A data model to make perusing the database easier

Ah! Gotcha! Any ideas on what this could look like? We are always looking for ways to make it easier here :slight_smile:

2 Likes

Of course! Something like the Northwind (MS Access fame!) data model would be brilliant. There may even be a tool that’ll generate one by investigating the Postgres schema

2 Likes

Can you share that like you’re talking to a noob? Like:

  • What would adding this help solve?
  • How would you expect to see this if it is added? How would it look?

I am basically taking your suggestion and asking for more details (as much as you can give :wink: ) so we can improve the experience for the next Data Architect that comes around. I have no background in data, so your detailed suggestion will be helpful :slight_smile:

2 Likes

Haha Osioke,

A very fair shout! Touché…

So most folk who work with databases (not just data architects! Developers too!) find it very helpful to have some sort of a data model that shows them how the various tables are connected to each other.

For example, let’s take my query ;), I needed several pieces of information about a user - I required information about a user who:

  • was in (or not in) a particular group
  • had solved topic
  • within a certain date range

To answer the above, I need the users table, the user_actions table, and the groups table. A data model would have shown me that I can link a user to a user action via id/user_id, and to link a user to a group via their primary_group_id/id visually.

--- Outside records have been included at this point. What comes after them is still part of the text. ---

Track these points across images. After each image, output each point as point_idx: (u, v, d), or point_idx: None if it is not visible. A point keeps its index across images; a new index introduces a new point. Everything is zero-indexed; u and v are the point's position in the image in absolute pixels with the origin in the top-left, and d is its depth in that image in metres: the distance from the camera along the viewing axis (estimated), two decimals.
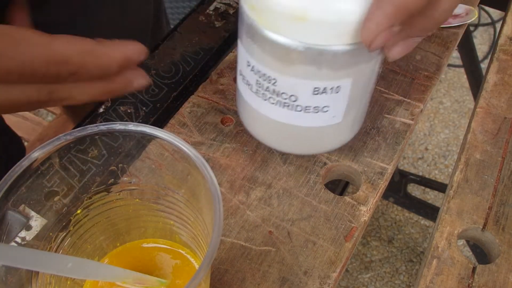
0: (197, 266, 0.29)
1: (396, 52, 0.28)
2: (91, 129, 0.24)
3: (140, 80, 0.31)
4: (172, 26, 0.46)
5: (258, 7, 0.28)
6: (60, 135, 0.24)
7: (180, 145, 0.24)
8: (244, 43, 0.31)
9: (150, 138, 0.25)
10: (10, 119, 0.94)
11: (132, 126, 0.24)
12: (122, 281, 0.26)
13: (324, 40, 0.27)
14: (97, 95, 0.30)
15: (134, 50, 0.29)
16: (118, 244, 0.30)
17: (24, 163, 0.23)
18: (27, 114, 1.06)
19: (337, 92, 0.30)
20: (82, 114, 0.39)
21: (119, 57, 0.29)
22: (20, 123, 1.00)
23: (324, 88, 0.30)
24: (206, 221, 0.25)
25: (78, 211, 0.27)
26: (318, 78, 0.29)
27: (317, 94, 0.30)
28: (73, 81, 0.28)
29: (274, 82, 0.30)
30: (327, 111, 0.31)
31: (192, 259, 0.29)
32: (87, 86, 0.29)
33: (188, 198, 0.27)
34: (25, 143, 0.93)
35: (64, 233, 0.27)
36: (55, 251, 0.26)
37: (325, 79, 0.29)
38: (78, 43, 0.27)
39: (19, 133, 0.59)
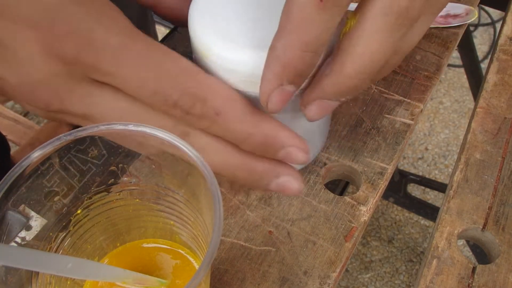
0: (197, 266, 0.29)
1: (312, 112, 0.26)
2: (91, 129, 0.24)
3: (291, 182, 0.28)
4: (168, 30, 0.46)
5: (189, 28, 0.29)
6: (61, 135, 0.24)
7: (180, 145, 0.24)
8: None
9: (150, 138, 0.25)
10: (2, 123, 0.93)
11: (132, 126, 0.24)
12: (122, 281, 0.26)
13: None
14: (231, 165, 0.28)
15: (294, 142, 0.27)
16: (118, 244, 0.30)
17: (24, 163, 0.23)
18: (19, 117, 1.05)
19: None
20: None
21: (265, 132, 0.26)
22: (11, 126, 0.99)
23: None
24: (206, 221, 0.25)
25: (78, 211, 0.27)
26: None
27: None
28: (207, 128, 0.27)
29: None
30: None
31: (192, 259, 0.29)
32: (223, 146, 0.27)
33: (188, 198, 0.27)
34: (16, 147, 0.93)
35: (64, 233, 0.27)
36: (55, 251, 0.26)
37: None
38: (226, 91, 0.27)
39: (10, 137, 0.58)
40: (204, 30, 0.27)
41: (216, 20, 0.27)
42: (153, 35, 0.69)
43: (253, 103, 0.28)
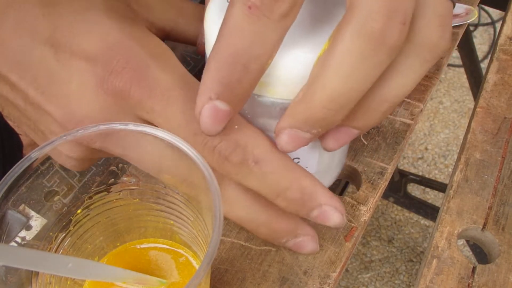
0: (197, 266, 0.29)
1: (282, 141, 0.24)
2: (91, 129, 0.24)
3: (308, 243, 0.29)
4: None
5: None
6: (61, 134, 0.24)
7: (180, 145, 0.24)
8: None
9: (150, 138, 0.25)
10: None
11: (132, 126, 0.24)
12: (122, 281, 0.26)
13: (278, 94, 0.25)
14: (255, 221, 0.28)
15: (332, 202, 0.26)
16: (118, 244, 0.30)
17: (24, 163, 0.23)
18: None
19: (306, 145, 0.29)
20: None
21: (303, 187, 0.25)
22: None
23: None
24: (206, 221, 0.25)
25: (78, 211, 0.27)
26: None
27: None
28: (243, 178, 0.25)
29: None
30: (298, 162, 0.29)
31: (192, 259, 0.29)
32: (250, 203, 0.28)
33: (188, 198, 0.27)
34: None
35: (64, 233, 0.27)
36: (55, 251, 0.26)
37: None
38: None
39: None
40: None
41: None
42: None
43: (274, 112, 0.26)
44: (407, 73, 0.23)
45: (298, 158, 0.29)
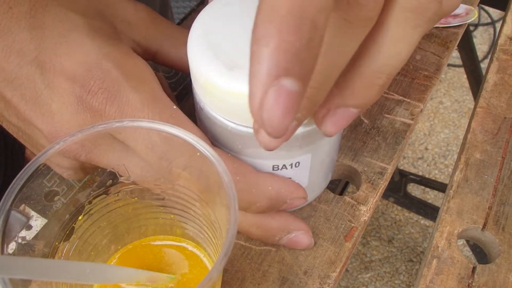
0: (201, 256, 0.29)
1: (330, 125, 0.22)
2: (98, 127, 0.24)
3: (302, 237, 0.31)
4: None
5: (206, 87, 0.26)
6: (66, 136, 0.24)
7: (194, 142, 0.23)
8: (200, 125, 0.29)
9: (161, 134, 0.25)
10: None
11: (146, 123, 0.24)
12: (136, 282, 0.26)
13: None
14: (245, 223, 0.30)
15: (297, 194, 0.29)
16: (119, 247, 0.30)
17: (30, 168, 0.23)
18: None
19: (297, 166, 0.29)
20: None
21: (268, 197, 0.28)
22: None
23: (283, 165, 0.29)
24: (216, 213, 0.25)
25: (80, 218, 0.27)
26: (275, 157, 0.28)
27: (276, 170, 0.29)
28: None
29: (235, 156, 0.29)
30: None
31: (196, 251, 0.29)
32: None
33: (194, 189, 0.27)
34: None
35: (68, 242, 0.27)
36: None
37: (282, 158, 0.28)
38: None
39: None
40: (205, 65, 0.25)
41: (217, 52, 0.25)
42: (171, 19, 0.68)
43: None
44: (400, 40, 0.20)
45: (290, 178, 0.30)
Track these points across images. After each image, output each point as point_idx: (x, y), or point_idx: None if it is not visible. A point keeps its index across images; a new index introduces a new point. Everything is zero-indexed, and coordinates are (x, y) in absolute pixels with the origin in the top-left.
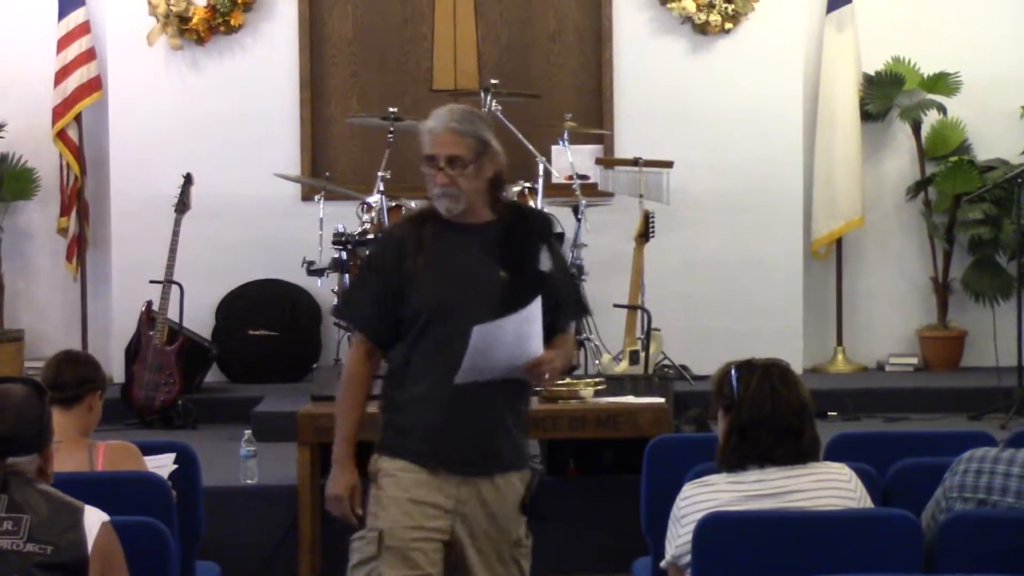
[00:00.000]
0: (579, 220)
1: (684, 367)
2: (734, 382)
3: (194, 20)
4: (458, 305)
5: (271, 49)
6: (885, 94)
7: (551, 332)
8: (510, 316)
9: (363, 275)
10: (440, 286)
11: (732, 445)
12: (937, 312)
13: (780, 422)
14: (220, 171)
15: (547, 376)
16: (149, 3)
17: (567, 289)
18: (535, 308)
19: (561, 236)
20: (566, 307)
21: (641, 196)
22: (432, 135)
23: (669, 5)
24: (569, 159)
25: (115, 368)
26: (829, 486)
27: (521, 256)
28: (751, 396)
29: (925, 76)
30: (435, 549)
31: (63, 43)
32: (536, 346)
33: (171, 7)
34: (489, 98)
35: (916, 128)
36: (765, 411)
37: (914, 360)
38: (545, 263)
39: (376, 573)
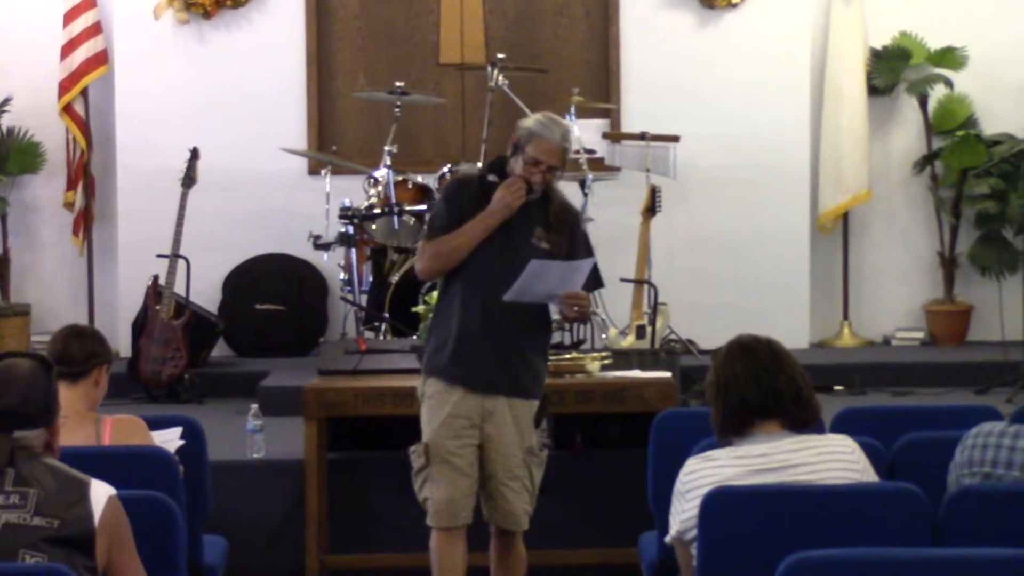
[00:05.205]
0: (586, 195)
1: (691, 341)
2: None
3: None
4: (500, 248)
5: (278, 23)
6: (892, 68)
7: None
8: (564, 262)
9: (440, 208)
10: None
11: (715, 421)
12: (943, 286)
13: (746, 393)
14: (226, 145)
15: (576, 309)
16: None
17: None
18: (585, 264)
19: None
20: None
21: (648, 170)
22: (545, 144)
23: None
24: (576, 133)
25: (122, 342)
26: (833, 459)
27: (548, 226)
28: (719, 373)
29: (932, 50)
30: (471, 454)
31: (69, 17)
32: (576, 286)
33: None
34: (496, 72)
35: (923, 102)
36: (734, 385)
37: (920, 334)
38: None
39: (428, 477)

It helps to visualise not only what data is available, but how to join it, especially if there are some long-winded queries at play.

Yes you could click through every single table in the data explorer to figure out what fields are available and write them down so that you don’t forget, but having a data model may be a bit more humane for some of us :slight_smile:

5 Likes

Ah! Gotcha again! :sweat_smile:

I am not technical, so this was not clear to me. I do see the need though, so yes. A data model is something that would be helpful. Let me see what I can do. :slight_smile:

In the meantime I have moved this conversation to a new topic in our site feedback category so we keep the other discussion clean.

2 Likes

That would be amazing, thank you!

1 Like

So I am talking with the team and this is not something that would be straightforward for so many reasons. We also moved it to feature because that shows more of what this would be.

Currently, those of us that work on/with data inhouse mostly use the models that are available in the source code:

I also got a look at the Northwind data model:

That is definitely easy to understand and fit on paper or one screen. 13 tables in all.

Comparing that to Discourse, we have a whole lot more tables over 180+ or more, visualising this would be … a journey. Especially because there are also tables from plugins (and these change from install to install) and data in *_custom_fields tables which should be included as well if you really want to have a complete picture.

Also because of how our database is designed, we can’t use most tools for data modeling, we’d need to find one that works with ActiveRecord models. And I think that also makes this tricky too, all these data conversations are over my head. :sweat_smile:

But that is not to say this isn’t something we don’t want to do though, this is just commentary. I’d love to hear suggestions from you or anyone else on ways we could make this better. :wink: :slight_smile:

6 Likes

It’s really not that useful, as the sheer size of it, the lack of foreign keys and we simply leaving very little logic to the RDMS means it’s hard to understand Discourse DB without reading Discourse source.

But if you really need one, RubyMine can generate it for you.

14 Likes

You can generate one with relationships with rails-erd: GitHub - voormedia/rails-erd: Generate Entity-Relationship Diagrams for Rails applications

Not sure how useful this is though

10 Likes

@lju I hope all our explanations help here, especially with the added context. I’ll be closing this off in the next day or two. If you still feel you need some extra detail, feel free to ask.

3 Likes

Hi @osioke ,

Sorry for the delay in replying, I’ve been a bit jammed.

I’ve got some ideas for what would be helpful - if you can give me a few days I’ll write something up.

Cheers,

Lju

1 Like

Awesome! A few days you now have :slight_smile: thank you for giving this attention.

Hi All,

So my argument would be that a data model would be useful, but we don’t necessarily need to include all of the tables. I suspect there are probably the ‘key’ 15-25 odd tables that 90% of all queries use/what people are looking for. In fact, looking at the various tables made available - there are probably a series of data models that could be created, based on the types of queries/data you are looking to explore.

I can take a stab over the next few days to pull together what I think would be the most commonly queried tables - this wouldn’t be extensive research, just a stab in the dark. I’m sure the various questions asked in the Data Explorer category will also shine a light on the popular tables.

There could also be another diagram to represent ‘zones’ of interest to make navigation of different parts of the available data.

Does that make sense?

Cheers,

Lju

6 Likes

Data explorer already lists the 9 most important tables first in the query edit UI panel, and you can see all of the tables column structure and types with a click:

3 Likes

So we could take those 9 tables and turn them into a simplified data model? :thinking: :wink:

5 Likes

Sure, go ahead and share the results!

4 Likes

damn this is huge; one of the largest db schema i have seen online

was that created with https://dbdiagram.io? mind sharing the public url of the diagram?

i am more interested in the relationships and connections between these tables

users,
user_options,
api_keys,
user_api_keys,
user_auth_tokens,
user_auth_token_logs,
notifications

thanks

very helpful but will be great to have a shareable url so we can see the table relationships and also the primary/foreign keys on the tables

are there any 1-to-1 relationships in the schema? will like to know especially between users and user_options tables

anyone willing to help with the relationships between these tables? from the schema diagram

users,
user_options,
api_keys,
user_api_keys,
user_auth_tokens,
user_auth_token_logs,
notifications

interested to know if there are 1-to-1 relationships

will appreciate it…thanks

cc @Falco @sam

It’s mostly 1-N, as users have multiple notifications, auth tokens, etc.

user_options is 1-1.